Gardez une trace de chaque dépense, et partagez le bilan à la fin. La transparence évite quatre-vingt-dix pour cent des tensions.
Le jour J
Trois choses font la différence, et elles se préparent la veille. Des badges nominatifs avec la branche en couleur, parce que personne ne reconnaît personne. Un programme affiché à l’entrée, pour que l’on cesse de vous poser des questions. Et une photo de groupe prise tôt, avant que la moitié des gens ne soit repartie.
Les cinq erreurs classiques
- Rester seul.

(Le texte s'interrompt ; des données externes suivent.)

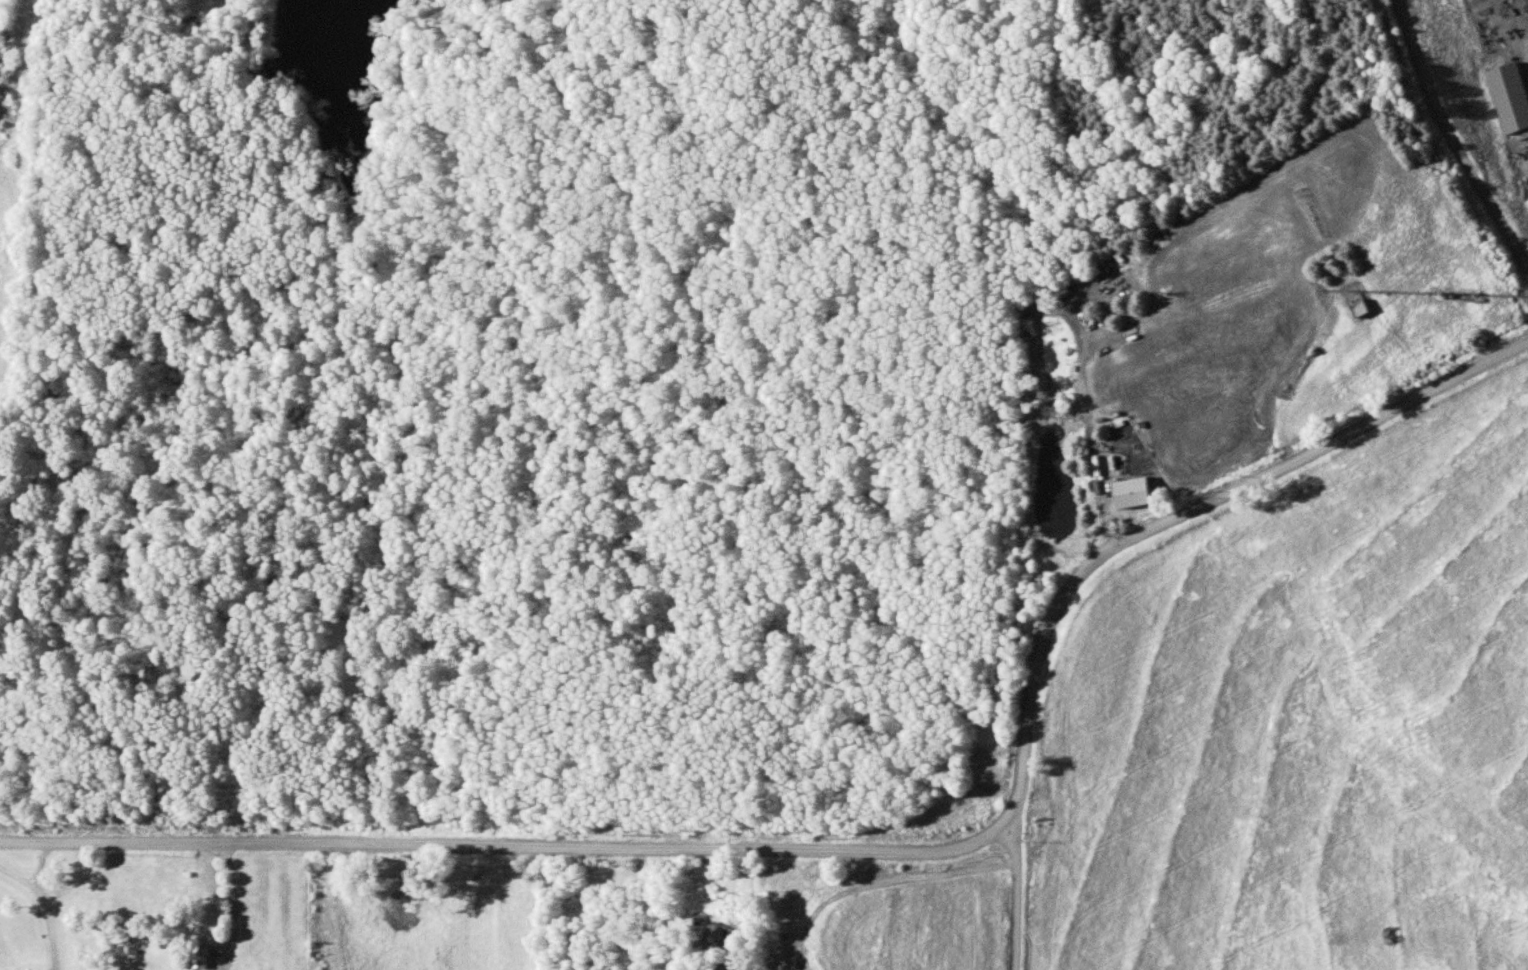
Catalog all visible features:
road: (1450, 143)
road: (237, 514)
road: (1178, 520)
road: (499, 837)
road: (40, 858)
road: (44, 894)
road: (236, 903)
road: (1001, 904)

L’organisateur solitaire abandonne en février ou termine épuisé.
- Lancer le save the date trop tard. Après le mois de janvier pour un été, vous perdez un tiers des foyers.
- Compter en personnes. Le foyer est l’unité, pour la réponse comme pour le paiement.
- Avancer l’argent personnellement. Vous ne récupérerez pas tout, et vous n’oserez pas le réclamer.
- Réserver avant d’avoir les réponses. On surestime toujours le nombre de présents de vingt à trente pour cent.
Questions fréquentes
Combien de temps à l’avance organiser une cousinade ?
Comptez douze mois pour une cousinade de plus de cinquante personnes, six mois au strict minimum. Le save the date doit partir six mois avant : au-delà, les familles ont déjà posé leurs vacances.
Combien coûte une cousinade par personne ?
De 15 à 30 € par personne pour un pique-nique partagé, de 30 à 60 € pour une journée avec repas traiteur, et de 50 à 100 € pour une grande cousinade avec salle et animation. Sur un week-end avec nuitée, comptez 70 à 120 €.
Quel est le bon nombre de participants ?
Le format le plus courant se situe entre trente et quatre-vingts personnes. En dessous de vingt, c’est un repas de famille. Au-dessus de cent cinquante, il faut une organisation dédiée et un lieu professionnel.
Comment retrouver des cousins perdus de vue ?
Partez de l’arbre existant dans la famille, souvent détenu par un généalogiste amateur. Remontez ensuite branche par branche : chaque personne retrouvée connaît deux ou trois foyers de sa propre branche. La recherche en étoile fonctionne mieux que la recherche exhaustive.